ACTION ITEM | Please work out how many lines include the word "shoulder" in the entries, and reply with only the count.
***** INFORMATION SUPPLIED
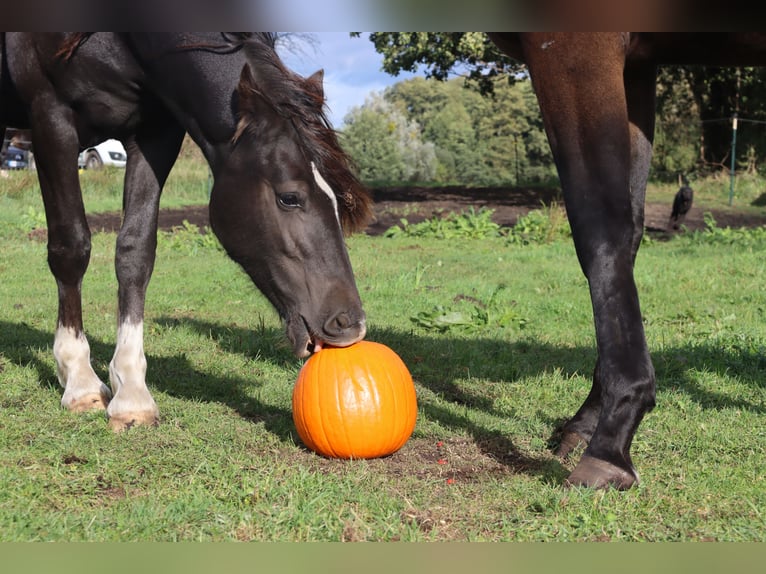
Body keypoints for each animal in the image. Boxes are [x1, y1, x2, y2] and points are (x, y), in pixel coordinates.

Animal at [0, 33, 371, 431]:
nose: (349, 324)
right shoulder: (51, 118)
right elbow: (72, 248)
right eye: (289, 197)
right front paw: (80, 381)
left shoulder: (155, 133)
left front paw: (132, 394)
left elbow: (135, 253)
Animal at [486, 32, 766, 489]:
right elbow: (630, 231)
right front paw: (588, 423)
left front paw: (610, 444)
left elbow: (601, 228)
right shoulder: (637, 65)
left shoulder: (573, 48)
**********
***** INFORMATION SUPPLIED
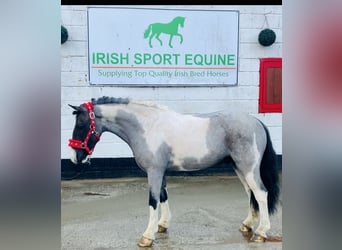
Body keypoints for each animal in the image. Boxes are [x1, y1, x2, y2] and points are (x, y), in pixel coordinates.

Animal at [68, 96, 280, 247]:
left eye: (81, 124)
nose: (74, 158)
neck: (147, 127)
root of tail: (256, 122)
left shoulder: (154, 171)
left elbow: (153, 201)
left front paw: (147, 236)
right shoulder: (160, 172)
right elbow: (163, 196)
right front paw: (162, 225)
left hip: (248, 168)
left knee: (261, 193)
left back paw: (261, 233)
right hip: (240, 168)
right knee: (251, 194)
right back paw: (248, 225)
**********
ANSWER BOX | 6